Aku adalah Raja Zombie dari Dunia Apokaliptik - MTL - Chapter 455
Bab 455 – Chen Chaoyang yang lelah dengan dunia
Pupil mata Chen Bieli tampak membesar, tetapi dengan cepat kembali normal. Ekspresi bingung terpancar di wajahnya saat ia menatap Tang Ye dengan tatapan kosong.
Kenangan-kenangan melintas di benaknya seperti adegan dari film lama. Dia membuka mulutnya untuk mengatakan sesuatu, tetapi suaranya begitu pelan sehingga Jin Wenyi, yang berdiri tepat di sebelahnya, tidak mendengarnya.

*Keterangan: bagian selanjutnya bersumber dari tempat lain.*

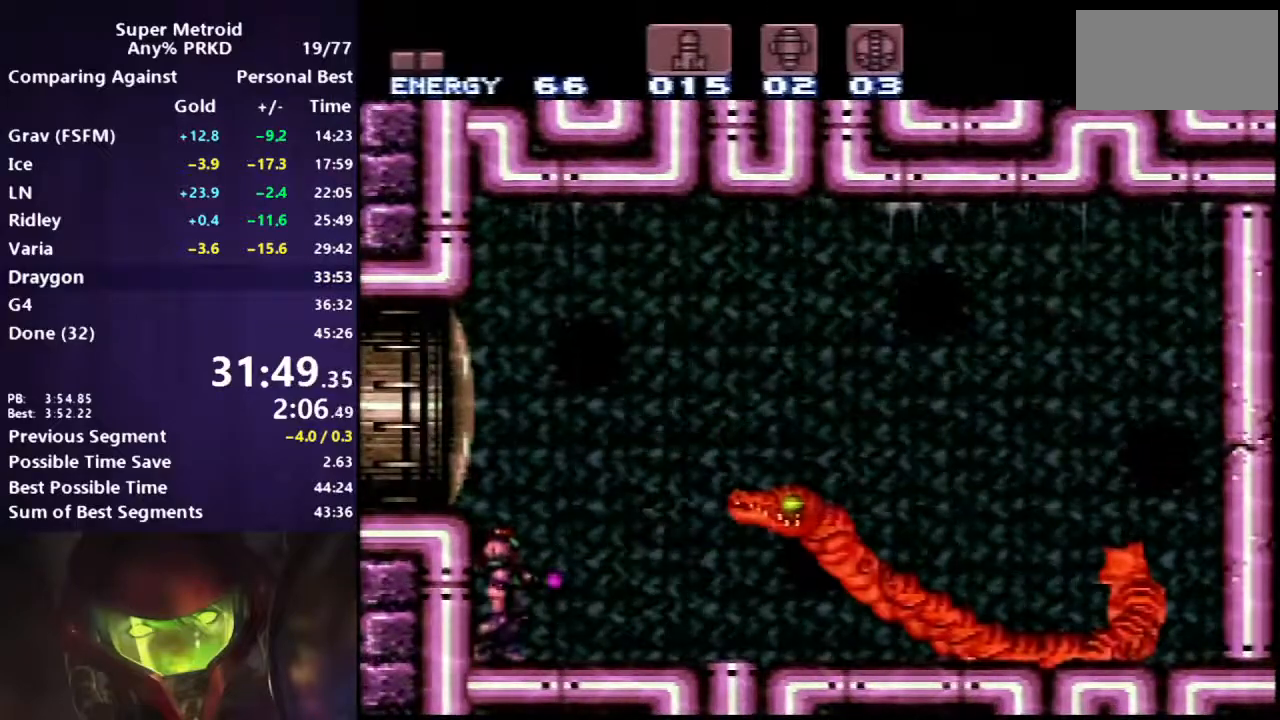
{"buttons": ["X", "L1", "DPAD_RIGHT"], "events": [[250, "DPAD_RIGHT", "up"], [400, "DPAD_RIGHT", "down"]]}
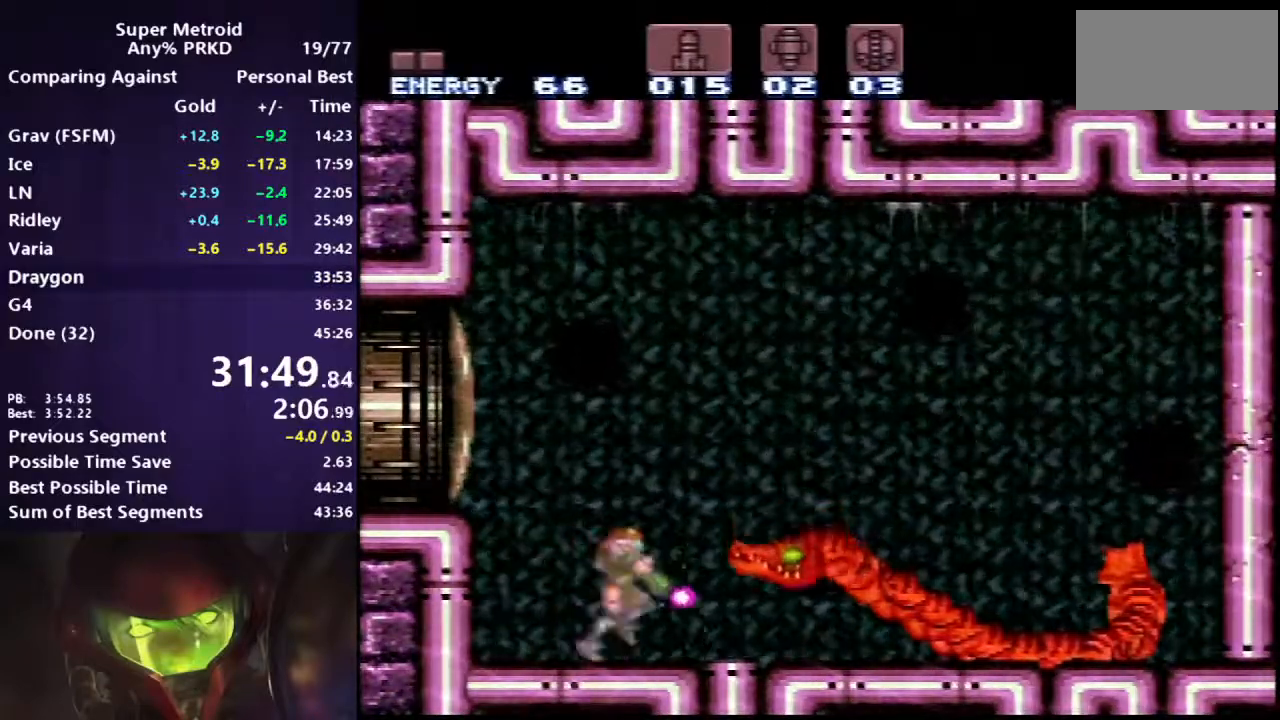
{"buttons": ["B", "DPAD_LEFT"], "events": [[100, "DPAD_RIGHT", "up"], [100, "X", "up"], [150, "L1", "up"], [167, "B", "down"], [200, "DPAD_LEFT", "down"]]}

“Ayo, kita lihat siapa yang akan mati?”
Tawa aneh itu menggema dari Tang Ye. Dia tidak tahu mengapa, tetapi dia sangat membenci wajah Chen Bieli sama seperti dia membenci Yinxiang. Dia ingin menghancurkan semua hal terkutuk ini, yang selalu menipunya!
Pikirannya yang kacau dengan cepat terkumpul kembali. Setelah melirik Tang Ye dengan saksama, matanya dipenuhi emosi yang kompleks, dia dengan cepat melihat ke bawah ke kokpit di bawah tank, berteriak: “Tembak!”
Begitu perintahnya keluar, tank itu melepaskan tembakan. Tang Ye tidak menghindar, membiarkan peluru itu meledak tepat di depannya. Dia sangat ingin melihat ekspresi wanita itu ketika dia menyadari bahwa dia tidak bisa membunuhnya. Akankah dia putus asa? Atau akankah dia memohon untuk hidupnya?
Ledakan!
Ledakan itu melahap tubuh Tang Ye. Chen Bieli mengambil sebuah kotak di dekatnya, dengan lembut menepis tangan Jin Wenyi, berdiri, dan melompat turun.
Jin Wenyi tercengang. Sebagai Manusia Baru Tingkat 2, sedikit saja pengerahan kekuatannya adalah sesuatu yang tidak bisa ditahan oleh manusia biasa. Tetapi Chen Bieli telah menangkis tangannya dengan mudah, membuatnya lengah.
“Mungkin aku tidak menggunakan banyak tenaga.”
Jin Wenyi tidak bisa berpikir jernih mengenai situasi membingungkan yang baru saja dihadapinya, jadi dia menjelaskannya dengan fakta bahwa dia tidak menggunakan banyak kekuatan.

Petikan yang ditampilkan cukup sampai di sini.